Симонов. «Красная площадь». Мой поэт, один из самых-самых. Его «Пять страниц» я знаю все, и военные знаю, и мой первый и незабвенный «Сын артиллериста»…
Начинаю читать:
Полночь бьет над Спасскими воротами.Хорошо, уставши кочеватьИ обветрясь всякими широтами,Снова в центре мира постоять.
Это мне, мне, мне хорошо постоять! Я так устала «кочевать» по московским улицам на этих проклятых каблуках.
А площадь… Я была опять на ней вчера вечером. Одна. И читала там, как заклинание: «Если бы кто знал, как замечательно помолчать здесь ночью у стены». Я искала верное «самочувствие». И я его, кажется, нашла, я не кричу, я не тороплюсь, я дошла до того места, которое мне снилось каждую ночь, я — «дома».
Старик сидел в центре. Его глаза были внимательны, чуть с усмешкой.

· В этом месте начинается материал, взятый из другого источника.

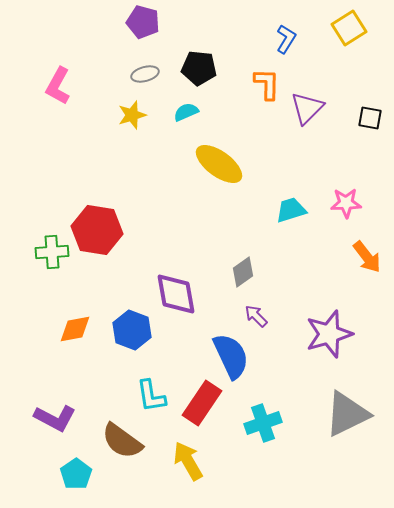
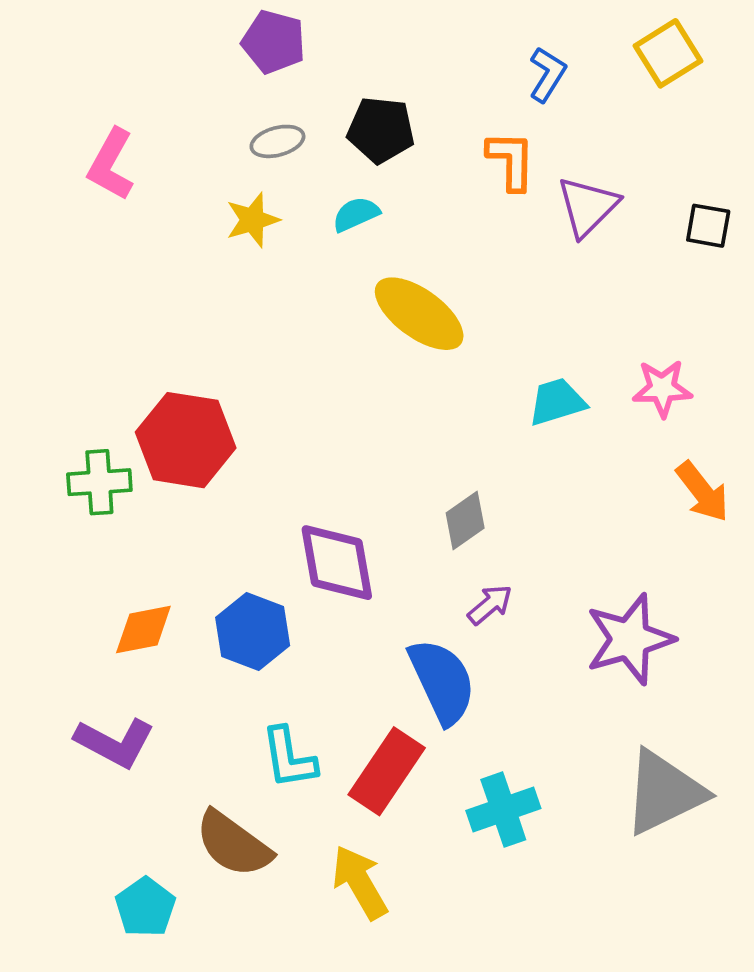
purple arrow: (256, 316) -> (490, 605), turned 95
purple L-shape: (55, 418) -> (115, 743), moved

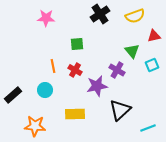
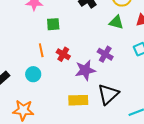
green square: (77, 44) -> (53, 24), moved
green triangle: (132, 51) -> (116, 22), moved, turned -35
yellow rectangle: (75, 114) -> (78, 100), moved

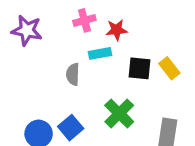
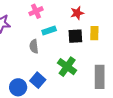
red star: (117, 30) -> (77, 13), moved
yellow rectangle: (169, 68) -> (94, 33), turned 48

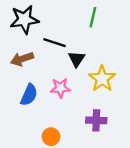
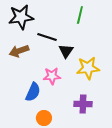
yellow star: (102, 79) -> (88, 68), turned 30
blue semicircle: (29, 95) -> (33, 92), moved

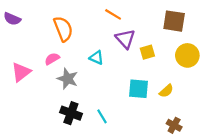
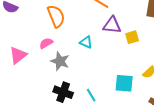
purple triangle: (125, 39) -> (112, 25), turned -42
cyan square: (139, 89) -> (124, 83), moved

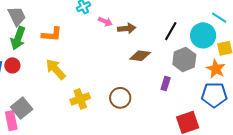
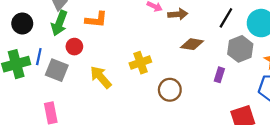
red circle: (12, 65) -> (74, 47), moved
yellow arrow: (56, 69) -> (101, 77), moved
yellow cross: (80, 99) -> (140, 63), moved
gray square: (22, 108) -> (57, 70), moved, turned -30

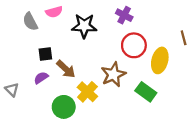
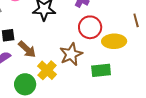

Иван Тарханов улыбался тепло и «по-настоящему», на лице почти детское выражение. Радомысленский тихо сказал: «Теперь — “Верочку”».
Моя новая подруга Галя Товстых и я стоим и ждем. Рядом с Галей — ее сестра, кругленькая, маленькая, не похожая совсем на свою утонченно-прелестную, со вздернутым носиком и бездонными близорукими глазами Галю. Молчим. Ждем. К списку ринулись все. Потом возле списка остались только те, чьи фамилии были напечатаны. Стояли. Перечитывали. Не верили глазам: «Вы смотрите, все ленинградцы прошли — вот это да, все четверо». — «А кто это Палладина?» Высокая, с длинной шеей, занятным лицом, с руками, которые не знает куда деть. Сестра Гали шепчет: «Говорят — будущая Фаина Раневская». — «Ребята, а кто Басилашвили, грузин, что ли?» Блондинистый мальчик, который так хорошо читал Маяковского, сказал: «Это я, я, я — Басилашвили, все увидели? Чтобы в дальнейшем не было вопросов». Все засмеялись, и как-то все сразу стали вместе, и стало легко, и… все позади.